- [Task item] Quote the records that follow in full and exactly; leave out the pictures.

######

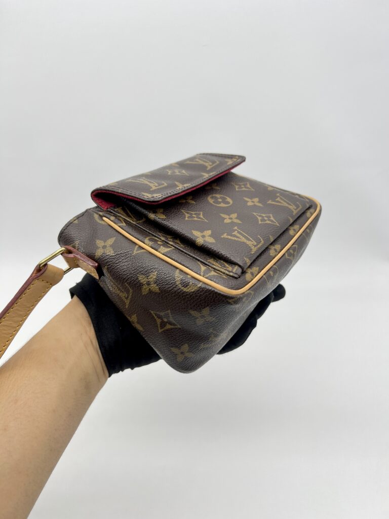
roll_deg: -0.4
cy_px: 260
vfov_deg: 67.3
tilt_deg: -32.6
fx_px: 390
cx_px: 194
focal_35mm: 26
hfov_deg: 53.1
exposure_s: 1/100
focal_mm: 5.7
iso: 32
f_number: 1.5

######

- [Solution below]
roll_deg: -0.4
cy_px: 260
vfov_deg: 67.3
tilt_deg: -32.6
fx_px: 390
cx_px: 194
focal_35mm: 26
hfov_deg: 53.1
exposure_s: 1/100
focal_mm: 5.7
iso: 32
f_number: 1.5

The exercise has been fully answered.